*Excerpted text*.

--

Managing costs of OA and initial AEs were extracted from the Hospital Information System (HIS) of 170 hospitals through the Su-Value Database from 2016 to 2018 [13]. Data were extracted according to the ICD-10 code. It was assumed that the cost of managing OA was consisted of drug cost and other outpatient expense extracted from the Su-Value Database. Drug cost was calculated by using treatment duration in each circle, recommended dose and drug price, recommended dose and drug price were obtained from the Beijing Medicine Sunshine Purchasing System [14], and treatment duration in each circle was adjusted according to the consultation of doctors (Additional file 1: Table S1-3). In each circle, the cost of managing GI discomforts and symptomatic ulcer for all patients was supposed to include the cost of one outpatient visiting, while that of complicated GI, stroke, HF and MI were supposed to include one outpatient and inpatient visiting, which was similar to the assumption in the CG59 guideline (Additional file 1: Tables S4-5) [8]. It was supposed that there is no maintenance cost for GI events, while there’s a risk for patients who experienced GI events would suffer again, therefore the cost of post complicated GI and post symptomatic ulcer were calculated by multiplying the recurrence rate and the cost of initial AE states. When it comes to CV states, it was supposed that patients who suffered CV would have a maintenance cost to manage CV events. Because the cost of post CV states can’t be obtained from the Su-Value Database directly, therefore, maintenance cost of three post-CV states were obtained from literature which reported the cost in Chinese patients (Table 1). When patients cannot continue to take the medication of specific drug, the topical diclofenac was assumed to be adopted as a medication to manage OA [15] as the suggestion of the NICE OA model.

Quality of life

QALYs was used to represent quality of life, due to the sparse data, the QALYs data were extracted from the NICE OA model. The QALYs of OA patients without any AEs were measured based on the efficacy of drug and the QALYs of OA symptom itself, it was assumed that all NSAIDs/selective COX-2 inhibitors were equally efficacious, which indicated that the QALYs of OA patients treated with NSAIDs/selective COX-2 inhibitors was higher than that of OA patients without any drug medication. The QALYs of initial and post AE states were also extracted (Table 1).

--

*Study material*.
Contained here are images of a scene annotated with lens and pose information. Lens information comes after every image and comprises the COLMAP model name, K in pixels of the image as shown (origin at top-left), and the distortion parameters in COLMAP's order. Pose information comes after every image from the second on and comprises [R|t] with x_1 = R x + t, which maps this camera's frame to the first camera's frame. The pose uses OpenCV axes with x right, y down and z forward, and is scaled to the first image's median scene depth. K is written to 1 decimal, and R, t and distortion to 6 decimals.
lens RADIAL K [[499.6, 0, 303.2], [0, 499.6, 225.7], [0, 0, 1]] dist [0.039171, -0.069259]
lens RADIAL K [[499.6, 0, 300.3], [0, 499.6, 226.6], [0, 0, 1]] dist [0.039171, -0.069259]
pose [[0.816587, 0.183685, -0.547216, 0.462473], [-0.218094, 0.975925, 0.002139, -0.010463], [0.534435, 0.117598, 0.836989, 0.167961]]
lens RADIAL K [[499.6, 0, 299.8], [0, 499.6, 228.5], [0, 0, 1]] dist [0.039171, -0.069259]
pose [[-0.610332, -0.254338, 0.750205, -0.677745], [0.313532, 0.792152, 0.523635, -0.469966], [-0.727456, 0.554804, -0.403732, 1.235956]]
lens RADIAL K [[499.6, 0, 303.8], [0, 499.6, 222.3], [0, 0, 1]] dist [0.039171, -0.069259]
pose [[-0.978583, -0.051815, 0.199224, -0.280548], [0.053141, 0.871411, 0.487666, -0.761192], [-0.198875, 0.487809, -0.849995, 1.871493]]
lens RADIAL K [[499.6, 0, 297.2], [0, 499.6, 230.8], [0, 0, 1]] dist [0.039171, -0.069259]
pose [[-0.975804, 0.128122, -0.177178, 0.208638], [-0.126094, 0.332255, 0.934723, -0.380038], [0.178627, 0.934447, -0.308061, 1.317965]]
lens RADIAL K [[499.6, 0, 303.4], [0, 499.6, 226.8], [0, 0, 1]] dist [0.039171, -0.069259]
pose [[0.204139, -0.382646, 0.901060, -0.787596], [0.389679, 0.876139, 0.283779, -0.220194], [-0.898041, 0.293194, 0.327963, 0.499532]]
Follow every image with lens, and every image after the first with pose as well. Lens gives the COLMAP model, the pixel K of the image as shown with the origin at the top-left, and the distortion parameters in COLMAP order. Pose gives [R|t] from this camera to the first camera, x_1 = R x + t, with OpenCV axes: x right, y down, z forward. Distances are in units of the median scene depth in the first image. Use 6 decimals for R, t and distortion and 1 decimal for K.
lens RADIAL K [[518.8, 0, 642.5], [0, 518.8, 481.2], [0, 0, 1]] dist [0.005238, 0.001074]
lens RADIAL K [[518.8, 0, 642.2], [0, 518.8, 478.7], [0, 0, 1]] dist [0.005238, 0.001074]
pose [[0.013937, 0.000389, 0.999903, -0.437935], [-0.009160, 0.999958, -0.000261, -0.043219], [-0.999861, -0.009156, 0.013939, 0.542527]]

--

*Questions on the material*.
[1] In the osteoarthritis cost-modeling text, which events were each supposed to include the cost of one outpatient and one inpatient visit per cycle?
[2] Continue the osteoarthritis cost-modeling text, starting after its final sentence about the QALYs of initial and post AE states.

*Answer set*.
[1] Complicated GI, stroke, HF and MI.

[2]
Transition probabilities

There are RCTs comparing imrecoxib vs. celecoxib, celecoxib vs. diclofenac, while there’s no RCT comparing imrecoxib and diclofenac directly. Therefore, indirect comparison was conducted to obtain the imrecoxib relative risk of AEs compared to diclofenac. Absolute AEs rate of diclofenac was extracted from a meta-review which pooled the AEs of diclofenac observed in CLASS (celecoxib 800 mg, diclofenac 150 mg, ibuprofen 2400 mg), MEDAL (etoricoxib 73 mg, diclofenac 150 mg), EDGE (etoricoxib 90 mg, diclofenac 150 mg), and CONDOR (celecoxib 400 mg, diclofenac 150 mg) [11]. Celecoxib relative risk compared to diclofenac was obtained from a meta-review pooled the relative risk of AEs observed in CLASS and CONDOR, in which comparisons of celecoxib and diclofenac were conducted [9]. Imrecoxib relative risk compared to celecoxib was obtained from relevant literature, through literature review, two RCTs compared the safety of imrecoxib and celecoxib was included into analysis [16, 17]. The addition of a PPI can cause the reduction in the risk of GI-related AEs both in NSAIDs and selective COX-2 inhibitors, and the effect was obtained from literature, which reported the results of a meta-analysis [5]. The proportions of withdrawing due to GI symptoms were extracted from literature, which were 13.9% and 11.2% for NSAIDs and selective COX-2 inhibitors, respectively [8].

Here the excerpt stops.